A reação de Lula ao projeto antifacção busca evitar brechas jurídicas e preservar a força da PF, enquanto o governo tenta conter tensões com a Câmara
A segurança pública é, inegavelmente, um dos campos de batalha mais complexos para qualquer governo progressista no Brasil. A recente ofensiva do presidente Luiz Inácio Lula da Silva contra o chamado Marco Legal de Combate ao Crime Organizado (ou PL Antifacção) – um projeto de lei em tramitação que promete endurecer as punições, mas que possui sérias falhas técnicas – é um movimento que, embora arriscado, é politicamente necessário e ideologicamente coerente com o viés de esquerda.
A Coerência em detalhe: Evitar o endurecimento penal com falhas
O governo Lula enfrenta o dilema de como se posicionar sobre uma pauta que tem “apoio popular expressivo”, mas cujo texto aprovado na Câmara está repleto de “erros grosseiros”. De uma perspectiva de esquerda, a segurança pública não se resolve apenas com o aumento de penas ou o endurecimento da legislação, mas sim com políticas sociais, inteligência e combate estratégico às estruturas do crime, sem comprometer as liberdades democráticas e a eficácia das investigações.
O texto em debate, apesar de ter o apelo do combate ao crime, apresenta riscos concretos:
- Fragilização institucional: Há uma tentativa de retirar recursos da Polícia Federal – um órgão crucial no combate ao crime organizado em nível federal.
- Insegurança jurídica: A criação de dispositivos que se “sobrepõem à legislação atual” pode, ironicamente, abrir “brechas jurídicas” que acabam beneficiando os próprios criminosos, tornando a aplicação da lei mais confusa e menos eficaz.
- Burocratização do combate ao lucro: Novas regras para o “perdimento de bens” podem tornar o processo mais lento e ineficaz – um tiro no pé contra o poder financeiro das facções.
O Presidente acerta ao priorizar a qualidade técnica e o combate estrutural em detrimento de uma legislação meramente punitivista e ineficaz.
Diálogo e articulação: O Risco controlado na Câmara
O ponto de tensão com o presidente da Câmara, Hugo Motta, e a consequente ameaça de desgaste na base aliada é o maior custo imediato desta estratégia. A recomposição da base é fundamental para a aprovação de temas cruciais como a LDO e o Orçamento da União de 2026.
No entanto, a atuação de Motta, que se alinha ao Centrão e ao PL em pautas da direita, é um sinal claro de que o governo precisará recalcular a rota, mas não necessariamente recuar em seus princípios. O desafio é comunicar à sociedade que ser contra o PL Antifacção defeituoso não é ser contra a segurança, mas sim a favor de um combate ao crime mais inteligente e efetivo.

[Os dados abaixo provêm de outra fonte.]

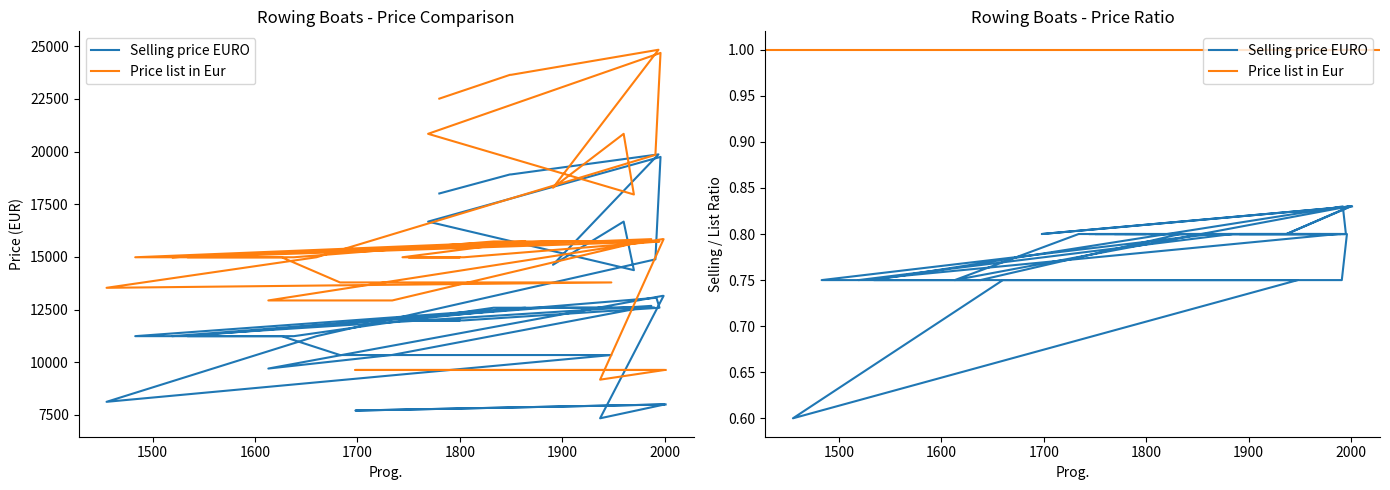

Where does the Selling price EURO series first go above 12584?

1999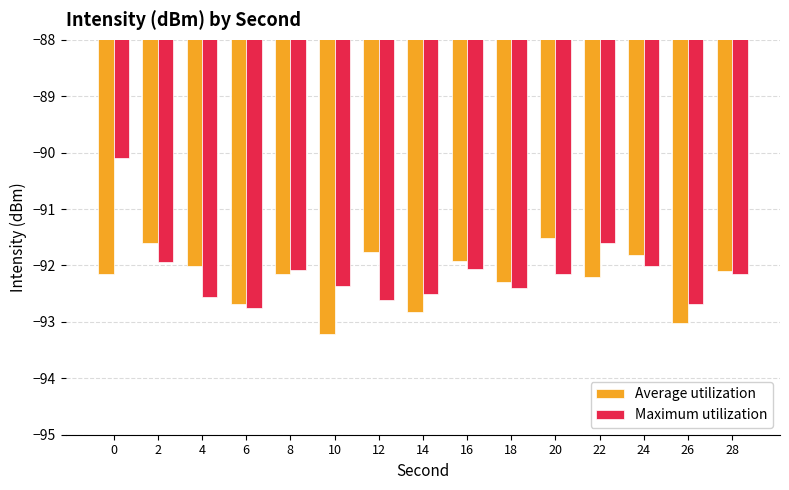

Which series has the largest total across all categories?

Maximum utilization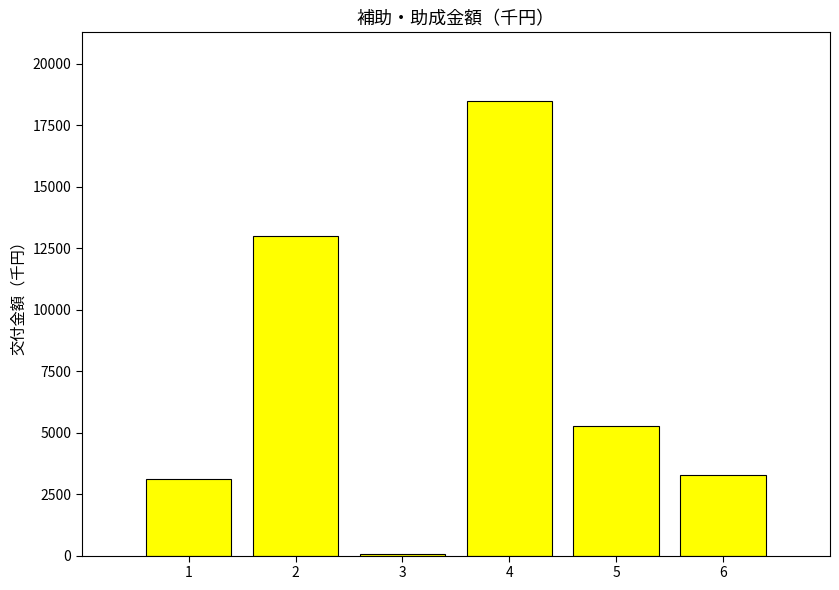

Is it true that the value at 4 is 5601?

False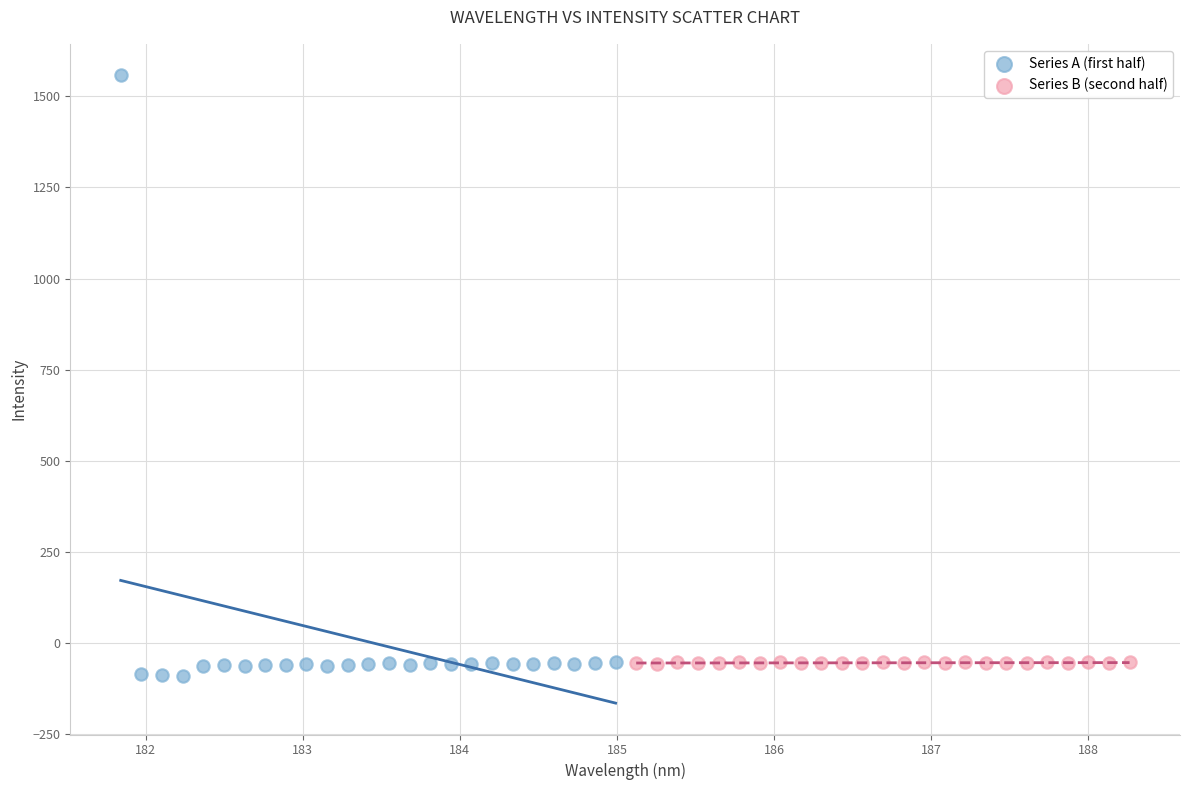

Which series has the widest spread of Y values?

Series A (first half)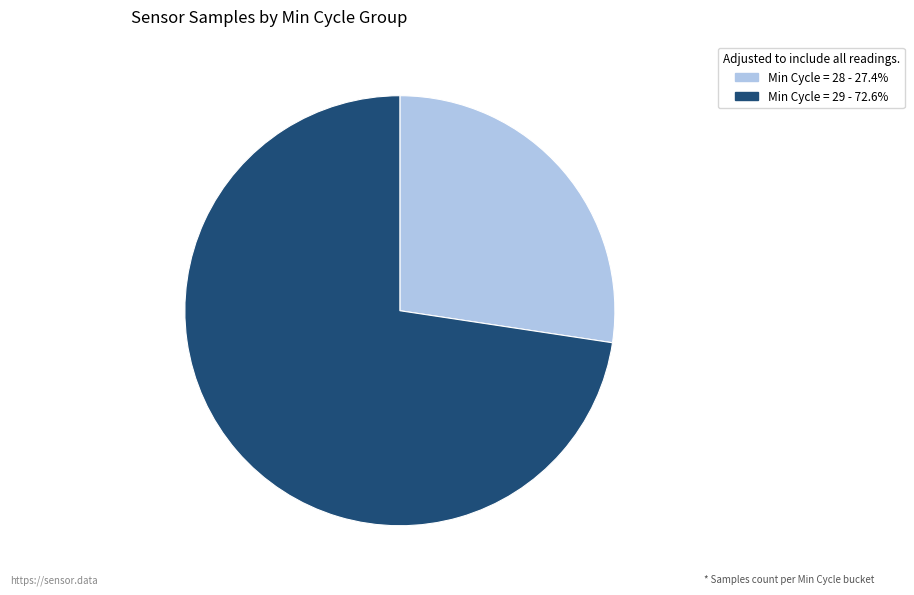

Is there any slice that represents more than half of the pie?

Yes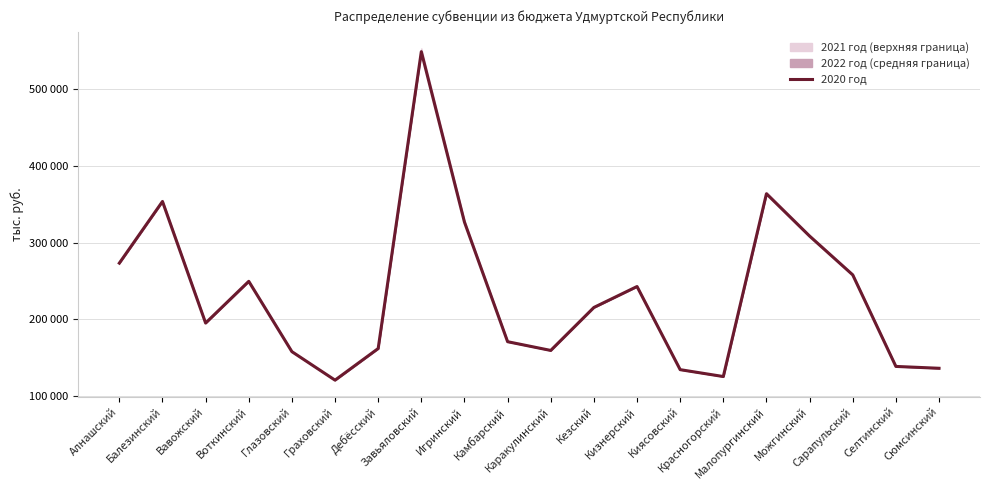

What is the label of the 17th point from the right?

Воткинский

O Recalculo necessário: A Arte de vencer corrigindo
A avaliação de aliados aponta para a via do pragmatismo político. Se o Senado, onde o texto deve ser aprovado com modificações, não arquivar a proposta, o governo deve concentrar seus esforços em:
- Destacar as vitórias conquistadas: Reforçar publicamente que o governo barrou a diminuição do poder da PF e impediu alterações na Lei Antiterrorismo.
- Negociação no Senado: Concentrar a força política para garantir que as falhas grosseiras sejam integralmente corrigidas antes da aprovação final.
A estratégia de confronto foi uma cartada para chamar a atenção para os problemas do texto, mas agora o desafio é transformá-la em uma estratégia de correção no Senado, evitando a narrativa de isolamento político. Lula precisa usar seu capital político para aprovar uma lei de segurança pública que seja eficaz e que não comprometa a capacidade de atuação do Estado, uma posição que, no longo prazo, se mostrará mais vantajosa para o país e coerente com a agenda progressista.